The Fear of the Lord, Study 25

Deuteronomy 17:19

 

And it shall be with him, and he shall read it all the days of his life, that he may learn to fear the Lord his God and be careful to observe all the words of this law and these statutes, that his heart may not be lifted above his brethren, that he may not turn aside from the commandment to the right hand or to the left, and that he may prolong his days in his kingdom, he and his children in the midst of Israel.

 

Read the context:  Deuteronomy 17:14-20

To understand this paragraph in Deuteronomy, we have to give it some historical context.  Israel’s history before they were conquered by the Assyrians and Babylonians and carried off into exile can be divided into four main sections or administrations.  The first administration was under the patriarchs, Abraham, Isaac, and Jacob.  Abraham was the beginning of the Jewish nation, though he was only one man called out by God to go to the land God would show him.  He had only one son of promise, through whom God had promised He would bring forth a new nation that would bless all the nations of the world.  This son of promise, Isaac, had but two sons, and to only one of them was given this promise and blessing of God.  It seems like a slow start for the building of an entire nation.  A call and promise was given to one man, who had one heir through whom the promise would be fulfilled, who passed it on to one son – one, one, one:  Abraham, Isaac, Jacob. 

It was through Jacob, whose name God changed to Israel, that the nation really began to blossom.  Jacob had twelve sons who each had two or more sons of their own.  As a result of a famine and the amazing behind-the-scenes hand of God working all things together for good, even evil intentions, the whole clan ended up in Egypt and remained there for four hundred years.  During those years, each of the twelve sons became a patriarch of his own family or tribe.  These are years that we know very little about except that as a family they went from being highly revered and honored in Egypt to being feared and despised.  This change of heart on the part of the Egyptians came about because of sheer numbers.  By the end of that four hundred years, the Israelites went from being a family of seventy in number to being a distinct people group—a nation of over a million people—and a force to be reckoned with.  The Israelites were conscripted to hard labor and oppressed as slaves in the land that had once protected and cared for them.  Under this harsh treatment, the people, who remembered their calling and the Promise, began to cry out to God for deliverance.

God raised up a man to lead them who, in turn, passed the national leadership on to one other man.  Under the administration of Moses and Joshua, the people of Israel were brought out of Egypt and into the Promised Land.  Under their administration, three branches of government emerged, from which model the United States formed its Constitution and the three governing bodies that rule its nation.  Moses and then Joshua were the designated leaders, chosen by God, to execute His leadership and commands.  They comprised the “Executive Branch.” 

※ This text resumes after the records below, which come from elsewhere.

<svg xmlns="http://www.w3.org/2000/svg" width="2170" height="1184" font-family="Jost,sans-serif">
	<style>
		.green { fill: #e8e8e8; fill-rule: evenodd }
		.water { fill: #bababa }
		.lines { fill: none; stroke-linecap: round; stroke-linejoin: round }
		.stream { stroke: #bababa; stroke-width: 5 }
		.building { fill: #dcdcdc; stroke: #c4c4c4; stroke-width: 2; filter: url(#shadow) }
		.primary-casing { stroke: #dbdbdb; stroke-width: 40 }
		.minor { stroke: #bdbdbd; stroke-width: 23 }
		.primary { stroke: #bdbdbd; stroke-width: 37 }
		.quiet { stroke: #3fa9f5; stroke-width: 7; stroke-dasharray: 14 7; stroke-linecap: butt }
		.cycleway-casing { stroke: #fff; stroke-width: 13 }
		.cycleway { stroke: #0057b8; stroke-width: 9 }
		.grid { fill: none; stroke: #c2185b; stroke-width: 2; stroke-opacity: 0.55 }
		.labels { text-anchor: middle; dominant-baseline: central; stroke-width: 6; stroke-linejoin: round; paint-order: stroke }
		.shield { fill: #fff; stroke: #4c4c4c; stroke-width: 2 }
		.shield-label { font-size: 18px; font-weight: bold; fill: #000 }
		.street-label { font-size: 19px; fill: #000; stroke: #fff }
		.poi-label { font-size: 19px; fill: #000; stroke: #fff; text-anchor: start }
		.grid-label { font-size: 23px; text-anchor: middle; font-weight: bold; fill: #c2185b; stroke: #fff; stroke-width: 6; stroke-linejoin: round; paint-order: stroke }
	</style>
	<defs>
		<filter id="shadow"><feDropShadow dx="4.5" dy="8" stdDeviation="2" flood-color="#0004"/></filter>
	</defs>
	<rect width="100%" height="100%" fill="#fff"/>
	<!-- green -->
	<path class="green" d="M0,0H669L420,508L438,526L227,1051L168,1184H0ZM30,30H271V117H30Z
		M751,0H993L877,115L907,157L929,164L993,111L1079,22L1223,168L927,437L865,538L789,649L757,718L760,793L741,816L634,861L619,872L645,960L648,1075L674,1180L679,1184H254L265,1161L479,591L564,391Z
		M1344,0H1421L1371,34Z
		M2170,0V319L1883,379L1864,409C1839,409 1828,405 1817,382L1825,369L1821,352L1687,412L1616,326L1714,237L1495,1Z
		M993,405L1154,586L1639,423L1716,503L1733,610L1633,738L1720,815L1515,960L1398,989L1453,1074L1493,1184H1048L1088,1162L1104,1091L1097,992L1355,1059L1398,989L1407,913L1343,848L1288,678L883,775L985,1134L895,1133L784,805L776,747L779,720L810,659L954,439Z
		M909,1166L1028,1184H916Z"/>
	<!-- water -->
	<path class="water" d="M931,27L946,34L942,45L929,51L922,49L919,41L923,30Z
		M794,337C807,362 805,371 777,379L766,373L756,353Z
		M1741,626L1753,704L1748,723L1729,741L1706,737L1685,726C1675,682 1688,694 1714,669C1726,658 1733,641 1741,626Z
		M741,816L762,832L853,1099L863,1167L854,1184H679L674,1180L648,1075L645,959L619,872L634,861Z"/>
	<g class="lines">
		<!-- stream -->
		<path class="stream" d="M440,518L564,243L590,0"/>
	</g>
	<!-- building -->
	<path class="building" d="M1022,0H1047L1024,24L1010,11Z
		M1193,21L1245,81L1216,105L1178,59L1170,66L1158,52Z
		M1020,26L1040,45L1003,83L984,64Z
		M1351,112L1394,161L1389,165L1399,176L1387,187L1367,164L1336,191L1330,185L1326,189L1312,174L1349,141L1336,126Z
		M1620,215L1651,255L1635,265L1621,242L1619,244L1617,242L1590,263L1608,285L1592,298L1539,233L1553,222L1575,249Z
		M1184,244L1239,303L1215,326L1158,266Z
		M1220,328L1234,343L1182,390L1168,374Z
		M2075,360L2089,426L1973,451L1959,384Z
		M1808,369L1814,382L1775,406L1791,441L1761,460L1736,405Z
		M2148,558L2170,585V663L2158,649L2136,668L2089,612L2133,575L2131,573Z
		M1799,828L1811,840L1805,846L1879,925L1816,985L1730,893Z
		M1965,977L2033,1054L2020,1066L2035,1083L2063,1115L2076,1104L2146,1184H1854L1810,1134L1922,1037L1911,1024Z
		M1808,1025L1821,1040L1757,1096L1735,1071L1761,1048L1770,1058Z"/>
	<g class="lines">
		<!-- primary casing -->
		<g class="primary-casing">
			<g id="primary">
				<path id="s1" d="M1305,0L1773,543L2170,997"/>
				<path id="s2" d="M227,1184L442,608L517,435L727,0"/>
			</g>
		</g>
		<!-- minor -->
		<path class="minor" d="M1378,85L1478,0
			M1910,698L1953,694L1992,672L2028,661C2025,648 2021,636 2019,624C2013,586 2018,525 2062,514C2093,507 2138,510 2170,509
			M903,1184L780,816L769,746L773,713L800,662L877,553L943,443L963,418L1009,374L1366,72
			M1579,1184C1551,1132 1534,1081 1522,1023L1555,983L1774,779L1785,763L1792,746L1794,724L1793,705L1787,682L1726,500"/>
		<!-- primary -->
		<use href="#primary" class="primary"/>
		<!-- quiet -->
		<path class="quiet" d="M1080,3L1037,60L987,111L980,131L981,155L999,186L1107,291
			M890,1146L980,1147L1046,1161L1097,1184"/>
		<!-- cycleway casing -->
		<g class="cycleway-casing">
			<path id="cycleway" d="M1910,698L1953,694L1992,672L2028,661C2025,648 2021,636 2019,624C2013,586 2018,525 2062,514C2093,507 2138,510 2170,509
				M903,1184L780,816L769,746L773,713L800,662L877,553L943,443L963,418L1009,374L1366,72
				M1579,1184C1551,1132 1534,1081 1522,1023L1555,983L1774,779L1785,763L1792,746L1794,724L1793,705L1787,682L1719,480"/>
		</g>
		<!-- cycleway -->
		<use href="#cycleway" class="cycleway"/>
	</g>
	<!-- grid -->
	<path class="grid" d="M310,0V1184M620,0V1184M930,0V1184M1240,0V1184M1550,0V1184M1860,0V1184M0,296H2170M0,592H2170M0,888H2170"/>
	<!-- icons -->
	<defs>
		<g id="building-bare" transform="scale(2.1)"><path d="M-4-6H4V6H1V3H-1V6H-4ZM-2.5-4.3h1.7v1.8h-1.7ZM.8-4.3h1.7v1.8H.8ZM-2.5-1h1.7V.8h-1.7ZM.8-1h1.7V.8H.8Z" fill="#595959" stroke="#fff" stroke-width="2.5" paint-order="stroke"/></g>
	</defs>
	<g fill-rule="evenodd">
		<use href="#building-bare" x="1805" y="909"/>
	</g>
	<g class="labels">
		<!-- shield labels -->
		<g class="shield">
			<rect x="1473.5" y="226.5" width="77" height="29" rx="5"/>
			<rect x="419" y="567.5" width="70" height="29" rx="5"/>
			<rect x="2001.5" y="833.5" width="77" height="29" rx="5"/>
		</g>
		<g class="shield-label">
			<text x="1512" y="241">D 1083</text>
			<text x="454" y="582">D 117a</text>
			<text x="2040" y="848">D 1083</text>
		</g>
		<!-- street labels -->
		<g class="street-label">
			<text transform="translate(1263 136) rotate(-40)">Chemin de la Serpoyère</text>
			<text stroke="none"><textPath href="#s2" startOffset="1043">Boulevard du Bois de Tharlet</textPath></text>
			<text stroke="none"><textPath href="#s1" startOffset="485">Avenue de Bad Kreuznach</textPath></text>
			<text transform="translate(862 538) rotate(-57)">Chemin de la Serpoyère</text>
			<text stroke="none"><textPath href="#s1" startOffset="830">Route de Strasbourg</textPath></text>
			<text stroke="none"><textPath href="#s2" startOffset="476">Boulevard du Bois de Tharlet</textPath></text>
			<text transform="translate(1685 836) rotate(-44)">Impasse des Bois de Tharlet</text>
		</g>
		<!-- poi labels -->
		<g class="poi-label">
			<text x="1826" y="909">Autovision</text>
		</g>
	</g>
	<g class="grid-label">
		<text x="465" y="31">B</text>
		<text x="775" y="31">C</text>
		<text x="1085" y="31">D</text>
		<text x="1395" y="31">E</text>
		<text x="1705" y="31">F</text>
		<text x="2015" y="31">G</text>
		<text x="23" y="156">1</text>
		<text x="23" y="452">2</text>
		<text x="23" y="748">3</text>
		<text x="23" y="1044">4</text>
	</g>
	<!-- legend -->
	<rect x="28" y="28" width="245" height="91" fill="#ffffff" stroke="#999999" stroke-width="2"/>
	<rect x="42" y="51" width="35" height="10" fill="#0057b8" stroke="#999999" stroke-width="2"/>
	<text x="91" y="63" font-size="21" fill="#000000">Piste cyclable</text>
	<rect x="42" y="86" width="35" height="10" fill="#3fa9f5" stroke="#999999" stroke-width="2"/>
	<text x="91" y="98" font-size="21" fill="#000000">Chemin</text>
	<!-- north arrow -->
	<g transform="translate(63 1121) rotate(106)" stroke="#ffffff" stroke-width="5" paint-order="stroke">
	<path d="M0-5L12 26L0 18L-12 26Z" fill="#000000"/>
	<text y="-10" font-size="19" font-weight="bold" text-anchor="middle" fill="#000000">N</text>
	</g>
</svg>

Beside them, God ordained high priests to preside over the religious laws of the nation, the duties and responsibilities that would keep the people connected with God in a nationally unique way.  The high priests were from the family tribe of Levi, one of Jacob’s twelve sons, and that role was inherited, passed on from father to son.  The rest of the Levites were to be dispersed among the other tribes to act as under-shepherds or local priests, teaching the Israelites the Law of God.  They were analogous to the “Legislative Branch.” 

Shortly after the Exodus from Egypt, Moses found himself overwhelmed with the responsibilities that came with leading so many people.  There were constant disputes to settle and questions to answer about the finer points of the Law God had recently given to them.  He was having to sit as judge over the people from morning till night.  His father-in-law, who saw that Moses was wearing himself out in his attempt to meet all these needs alone and that there were too many needs for one man to attend to, advised that Moses choose reliable, upright men from each tribe to judge the easier cases and send only the difficult cases to Moses.  So the seventy-man Sanhedrin was established, which it the counterpart of the “Judicial Branch.”

After Joshua died and the people were settled in their new homeland, there was a vacancy of national leadership and “everyone did what was right in his own eyes” (Judges 17:6; 21:25).  The people drifted away from God and began to worship the gods of the nations around them.  Consequently, God allowed other nations to oppress them in order to bring them to repentance and turn the people back to Himself.  Due to the hardship of the oppression, the Israelites cried out to God for deliverance.  In His mercy, God answered their prayers by raising up judges to rescue them from the foreign oppression.  This cycle of falling back into sin and idol worship, being overrun by an oppressive neighboring nation, crying out to God, the raising up of a judge-deliverer, and then a time of peace repeated itself seven times over.  This was the administration of the Judges.

Finally, the people demanded a king like the nations around them.